The sole answer should be the number of lines in the material below that hold "none".

■ ■ ■ ■ ■

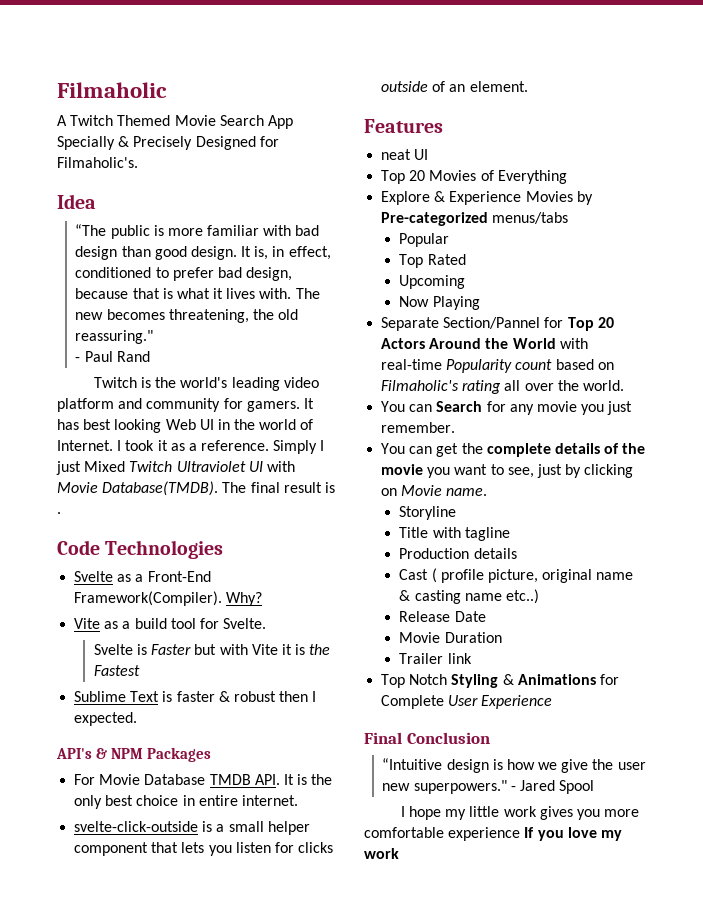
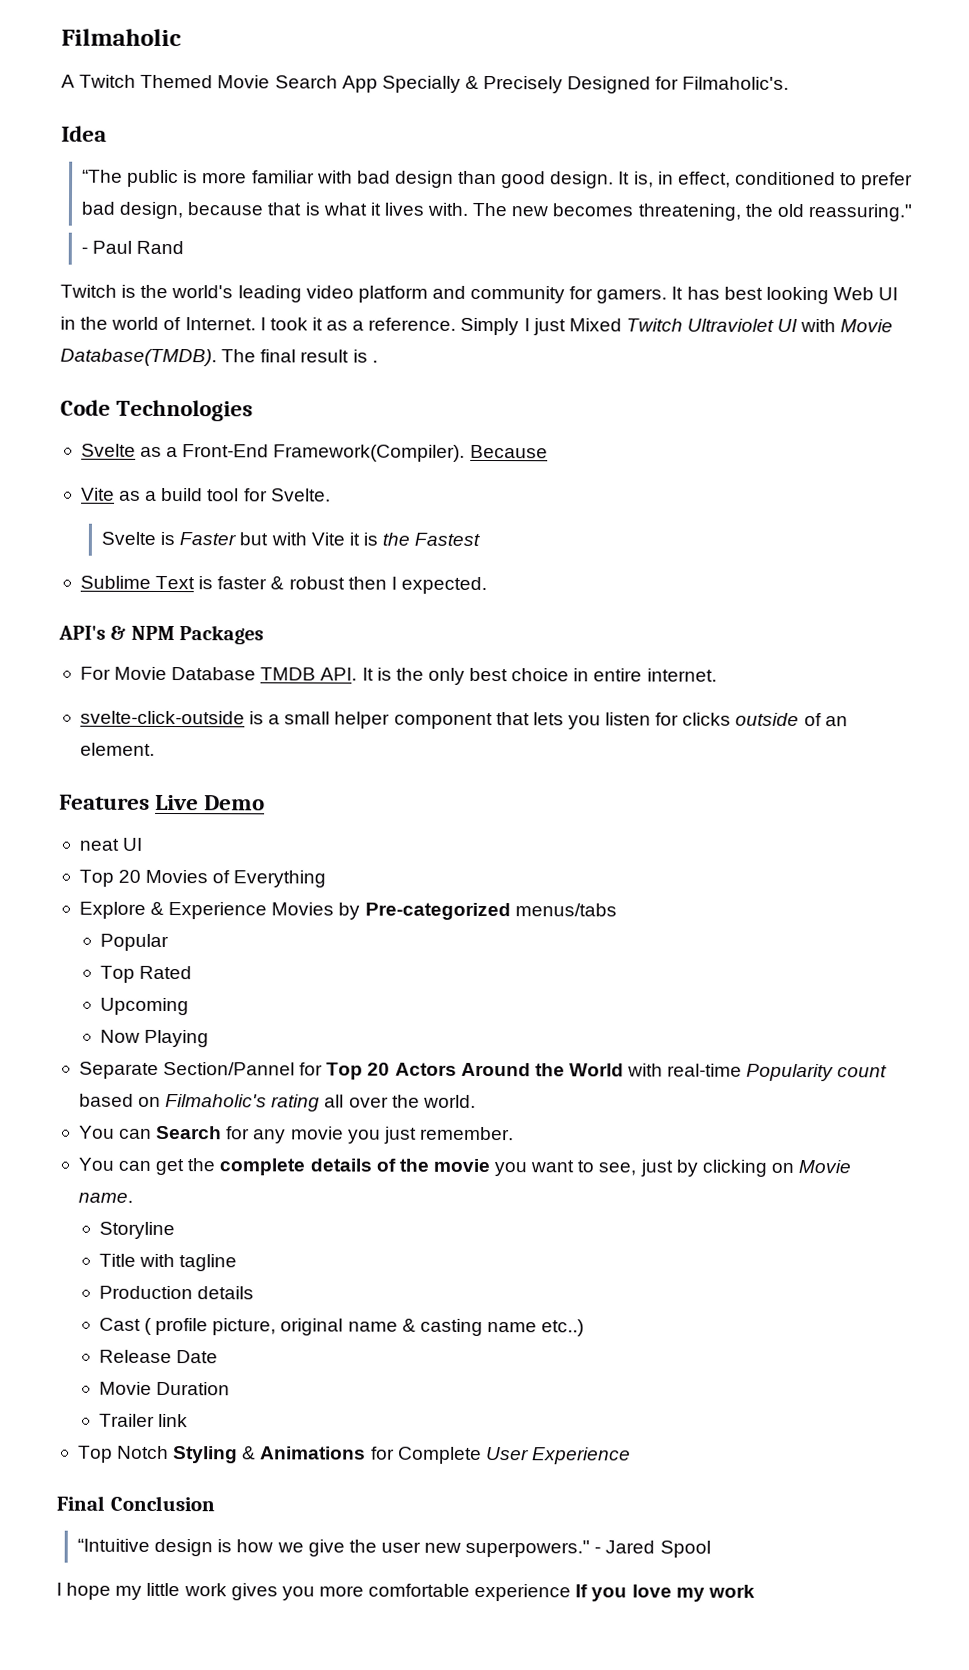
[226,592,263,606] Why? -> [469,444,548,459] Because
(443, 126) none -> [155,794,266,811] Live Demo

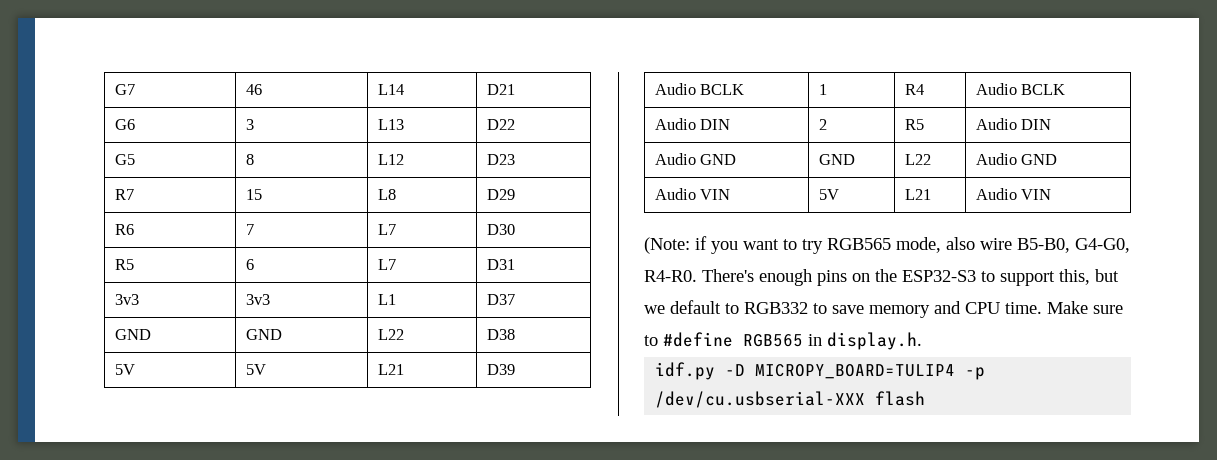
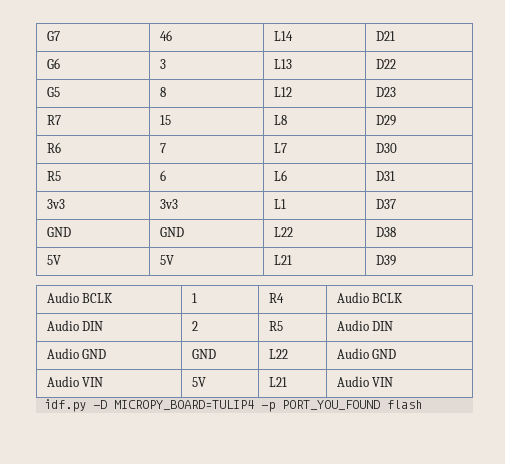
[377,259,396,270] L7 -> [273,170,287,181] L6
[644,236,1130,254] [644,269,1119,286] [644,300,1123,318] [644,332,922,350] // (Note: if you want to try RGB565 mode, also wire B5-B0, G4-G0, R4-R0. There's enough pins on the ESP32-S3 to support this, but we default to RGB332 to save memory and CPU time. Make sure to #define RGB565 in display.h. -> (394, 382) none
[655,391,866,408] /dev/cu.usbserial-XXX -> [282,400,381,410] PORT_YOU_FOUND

■ ■ ■ ■ ■

Answer area: 2